La lluvia amarillaEl disputado voto del señor Cayo había sido hasta el momento mi único acercamiento literario al mundo de la despoblación en España. Y si algo recuerdo de aquella novela no es tanto ese tema en concreto sino su manera de representar la fractura entre dos realidades, la rural y la urbana, casi siempre enfrentadas. Sin embargo es un tema por el cual me he sentido cada vez más interesado, sobre todo después de desarrollar la afición a fotografiar lugares abandonados. Mi buen amigo Santiago L. Moreno tiene el proyecto de visitar Ainielle, el pueblo donde Julio Llamazares había situado una de sus obras más conocidas: La lluvia amarilla. Y como la idea es acompañarle, me he zambullido en esta lectura desgarradora que va mucho más allá de ese tema.

La narración tiene la forma de un monólogo: el de Andrés, el último habitante de Ainielle, pueblo del norte de la provincia de Huesca que, como tantos otros del resto de España, padece la despoblación de mediados del siglo XX. Ese testimonio, narrado desde la emoción, el dolor y una cierta locura, sigue el febril sendero de su pensamiento. Un hilo inquieto que atraviesa sus recuerdos de manera vertiginosa para construir un panorama amargo en el cual el recuerdo de sus seres queridos, sus vecinos y diversos momentos arraigados en su memoria dan pie a una abrumadora reflexión sobre la familia, la soledad, el paso del tiempo y la muerte. Estas ideas cobran forma no solo a través de sus facetas más obvias (la muerte de su mujer Sabina, familiares, vecinos) sino también a través de aspectos como el descuido de sus quehaceres, la decadencia de su entorno, las estaciones predominantes a lo largo de sus recuerdos (el otoño y el invierno), o unas relaciones personales ásperas y, ante la hosca personalidad de Andrés, condenadas a desvanecerse o ser guillotinadas sin contemplaciones.

Tareas:
A - Según la reseña de La lluvia amarilla, ¿quién es el último habitante de Ainielle?
B - Reproduce el fragmento de la reseña de La lluvia amarilla que va desde "La lluvia amarillaEl" hasta "de ese tema.".

Entradas tomadas de una colección:

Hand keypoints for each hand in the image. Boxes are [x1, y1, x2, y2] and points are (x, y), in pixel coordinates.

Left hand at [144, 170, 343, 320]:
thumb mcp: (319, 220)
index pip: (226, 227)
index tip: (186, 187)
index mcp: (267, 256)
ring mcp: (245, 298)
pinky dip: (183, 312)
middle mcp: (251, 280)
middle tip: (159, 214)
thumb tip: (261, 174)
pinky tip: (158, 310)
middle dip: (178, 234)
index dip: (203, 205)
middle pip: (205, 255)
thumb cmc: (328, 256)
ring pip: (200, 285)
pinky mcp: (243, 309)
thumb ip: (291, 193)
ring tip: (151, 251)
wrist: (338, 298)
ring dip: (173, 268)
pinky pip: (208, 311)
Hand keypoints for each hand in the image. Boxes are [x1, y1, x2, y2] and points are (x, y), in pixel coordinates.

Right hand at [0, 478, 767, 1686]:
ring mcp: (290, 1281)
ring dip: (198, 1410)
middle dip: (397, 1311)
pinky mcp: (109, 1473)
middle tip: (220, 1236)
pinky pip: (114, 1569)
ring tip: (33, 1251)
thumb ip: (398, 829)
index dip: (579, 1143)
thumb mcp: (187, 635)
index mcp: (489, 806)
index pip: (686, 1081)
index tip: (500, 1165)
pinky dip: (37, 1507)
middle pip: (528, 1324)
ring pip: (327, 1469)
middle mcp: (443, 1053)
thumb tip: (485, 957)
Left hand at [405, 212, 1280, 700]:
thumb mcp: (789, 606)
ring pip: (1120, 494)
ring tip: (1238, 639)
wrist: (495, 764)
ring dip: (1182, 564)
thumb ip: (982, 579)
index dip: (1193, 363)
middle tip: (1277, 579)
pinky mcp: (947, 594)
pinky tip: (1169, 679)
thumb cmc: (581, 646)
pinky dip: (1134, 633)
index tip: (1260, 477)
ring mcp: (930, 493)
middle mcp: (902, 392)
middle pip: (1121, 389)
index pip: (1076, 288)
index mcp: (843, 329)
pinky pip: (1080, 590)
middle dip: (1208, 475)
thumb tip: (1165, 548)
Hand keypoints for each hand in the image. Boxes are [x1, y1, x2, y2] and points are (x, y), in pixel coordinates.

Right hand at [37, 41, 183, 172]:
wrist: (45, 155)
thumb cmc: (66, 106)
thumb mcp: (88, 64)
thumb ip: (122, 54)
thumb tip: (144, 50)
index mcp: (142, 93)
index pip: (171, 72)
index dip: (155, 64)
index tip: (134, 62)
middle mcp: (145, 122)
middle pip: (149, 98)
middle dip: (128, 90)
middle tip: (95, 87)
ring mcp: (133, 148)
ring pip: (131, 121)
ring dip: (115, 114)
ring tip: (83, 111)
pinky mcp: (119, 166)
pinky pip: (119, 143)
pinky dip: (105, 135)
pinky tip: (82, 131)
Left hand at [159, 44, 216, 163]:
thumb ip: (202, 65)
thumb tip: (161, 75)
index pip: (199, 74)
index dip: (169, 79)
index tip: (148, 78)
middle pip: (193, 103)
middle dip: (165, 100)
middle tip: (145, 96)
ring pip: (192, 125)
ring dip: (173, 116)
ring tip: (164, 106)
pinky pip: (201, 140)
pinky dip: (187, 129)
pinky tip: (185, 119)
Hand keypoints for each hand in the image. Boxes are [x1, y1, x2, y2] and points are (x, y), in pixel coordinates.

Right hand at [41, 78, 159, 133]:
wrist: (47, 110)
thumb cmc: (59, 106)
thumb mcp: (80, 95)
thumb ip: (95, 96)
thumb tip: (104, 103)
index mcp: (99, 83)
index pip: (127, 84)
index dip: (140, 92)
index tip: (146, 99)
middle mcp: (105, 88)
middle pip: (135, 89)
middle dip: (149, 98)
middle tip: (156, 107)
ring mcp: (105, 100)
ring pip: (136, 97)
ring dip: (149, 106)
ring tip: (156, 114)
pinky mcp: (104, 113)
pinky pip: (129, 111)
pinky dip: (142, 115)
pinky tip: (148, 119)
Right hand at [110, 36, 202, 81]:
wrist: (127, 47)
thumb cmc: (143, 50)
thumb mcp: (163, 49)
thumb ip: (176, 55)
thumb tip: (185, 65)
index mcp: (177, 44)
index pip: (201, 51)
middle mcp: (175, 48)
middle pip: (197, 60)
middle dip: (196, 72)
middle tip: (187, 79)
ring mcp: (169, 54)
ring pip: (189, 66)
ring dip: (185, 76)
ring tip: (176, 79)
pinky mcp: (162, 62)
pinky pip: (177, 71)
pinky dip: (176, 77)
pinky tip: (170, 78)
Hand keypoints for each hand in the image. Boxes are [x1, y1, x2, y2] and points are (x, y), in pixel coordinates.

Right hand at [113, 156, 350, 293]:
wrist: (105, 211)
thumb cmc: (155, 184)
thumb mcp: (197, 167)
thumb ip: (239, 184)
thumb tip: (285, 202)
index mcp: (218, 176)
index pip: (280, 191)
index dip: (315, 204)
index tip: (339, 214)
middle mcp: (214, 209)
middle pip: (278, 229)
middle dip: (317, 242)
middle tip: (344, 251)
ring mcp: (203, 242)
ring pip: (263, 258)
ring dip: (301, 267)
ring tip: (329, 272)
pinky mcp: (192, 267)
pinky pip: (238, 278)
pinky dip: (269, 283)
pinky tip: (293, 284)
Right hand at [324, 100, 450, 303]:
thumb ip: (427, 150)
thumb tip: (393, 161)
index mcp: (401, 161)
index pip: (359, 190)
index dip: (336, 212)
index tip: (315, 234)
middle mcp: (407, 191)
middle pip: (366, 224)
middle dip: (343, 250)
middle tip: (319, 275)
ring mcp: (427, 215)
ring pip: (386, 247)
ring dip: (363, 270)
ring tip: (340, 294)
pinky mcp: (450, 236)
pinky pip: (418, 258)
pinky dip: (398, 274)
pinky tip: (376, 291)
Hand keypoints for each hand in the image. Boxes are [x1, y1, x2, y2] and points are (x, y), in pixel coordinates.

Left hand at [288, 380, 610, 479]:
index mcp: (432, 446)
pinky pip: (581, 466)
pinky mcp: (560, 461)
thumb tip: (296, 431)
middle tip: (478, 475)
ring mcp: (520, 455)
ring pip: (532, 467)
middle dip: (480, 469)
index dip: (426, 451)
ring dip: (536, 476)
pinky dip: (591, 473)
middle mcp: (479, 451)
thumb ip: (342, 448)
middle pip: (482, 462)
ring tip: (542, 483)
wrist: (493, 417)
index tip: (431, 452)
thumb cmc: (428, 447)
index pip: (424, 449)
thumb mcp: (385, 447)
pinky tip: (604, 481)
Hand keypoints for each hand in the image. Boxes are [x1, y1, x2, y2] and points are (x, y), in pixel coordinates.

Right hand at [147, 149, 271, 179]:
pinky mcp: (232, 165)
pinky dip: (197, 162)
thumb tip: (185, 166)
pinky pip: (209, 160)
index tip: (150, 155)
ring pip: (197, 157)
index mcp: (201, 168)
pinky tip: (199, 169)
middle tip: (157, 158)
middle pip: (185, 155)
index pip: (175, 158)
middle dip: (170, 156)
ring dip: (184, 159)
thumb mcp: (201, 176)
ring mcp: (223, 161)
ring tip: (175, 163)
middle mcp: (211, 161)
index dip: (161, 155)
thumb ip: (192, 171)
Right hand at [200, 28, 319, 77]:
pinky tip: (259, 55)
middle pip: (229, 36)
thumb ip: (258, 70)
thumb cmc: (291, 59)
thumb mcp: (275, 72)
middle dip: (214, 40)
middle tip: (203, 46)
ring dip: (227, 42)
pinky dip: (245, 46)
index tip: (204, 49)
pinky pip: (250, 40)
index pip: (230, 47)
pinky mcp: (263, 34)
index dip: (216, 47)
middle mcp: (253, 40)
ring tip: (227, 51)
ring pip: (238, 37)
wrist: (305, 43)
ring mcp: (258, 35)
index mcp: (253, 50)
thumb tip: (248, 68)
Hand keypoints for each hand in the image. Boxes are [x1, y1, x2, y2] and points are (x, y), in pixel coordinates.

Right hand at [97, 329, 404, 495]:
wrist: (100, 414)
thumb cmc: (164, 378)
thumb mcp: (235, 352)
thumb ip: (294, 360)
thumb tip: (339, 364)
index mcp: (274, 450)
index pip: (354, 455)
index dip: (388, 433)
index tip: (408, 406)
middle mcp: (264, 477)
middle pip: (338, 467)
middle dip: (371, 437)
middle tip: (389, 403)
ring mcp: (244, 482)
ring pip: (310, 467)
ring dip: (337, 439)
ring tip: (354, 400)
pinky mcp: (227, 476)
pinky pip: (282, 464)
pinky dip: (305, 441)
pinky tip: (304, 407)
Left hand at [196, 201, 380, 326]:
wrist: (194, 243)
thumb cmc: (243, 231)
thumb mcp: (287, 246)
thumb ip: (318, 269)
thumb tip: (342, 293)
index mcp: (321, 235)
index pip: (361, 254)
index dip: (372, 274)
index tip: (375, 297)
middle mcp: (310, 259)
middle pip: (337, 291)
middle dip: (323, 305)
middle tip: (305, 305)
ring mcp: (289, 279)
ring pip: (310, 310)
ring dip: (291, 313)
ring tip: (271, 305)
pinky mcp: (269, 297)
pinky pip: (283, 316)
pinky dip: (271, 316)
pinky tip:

Soluciones:
A - Andrés.

B -
La lluvia amarillaEl disputado voto del señor Cayo había sido hasta el momento mi único acercamiento literario al mundo de la despoblación en España. Y si algo recuerdo de aquella novela no es tanto ese tema en concreto sino su manera de representar la fractura entre dos realidades, la rural y la urbana, casi siempre enfrentadas. Sin embargo es un tema por el cual me he sentido cada vez más interesado, sobre todo después de desarrollar la afición a fotografiar lugares abandonados. Mi buen amigo Santiago L. Moreno tiene el proyecto de visitar Ainielle, el pueblo donde Julio Llamazares había situado una de sus obras más conocidas: La lluvia amarilla. Y como la idea es acompañarle, me he zambullido en esta lectura desgarradora que va mucho más allá de ese tema.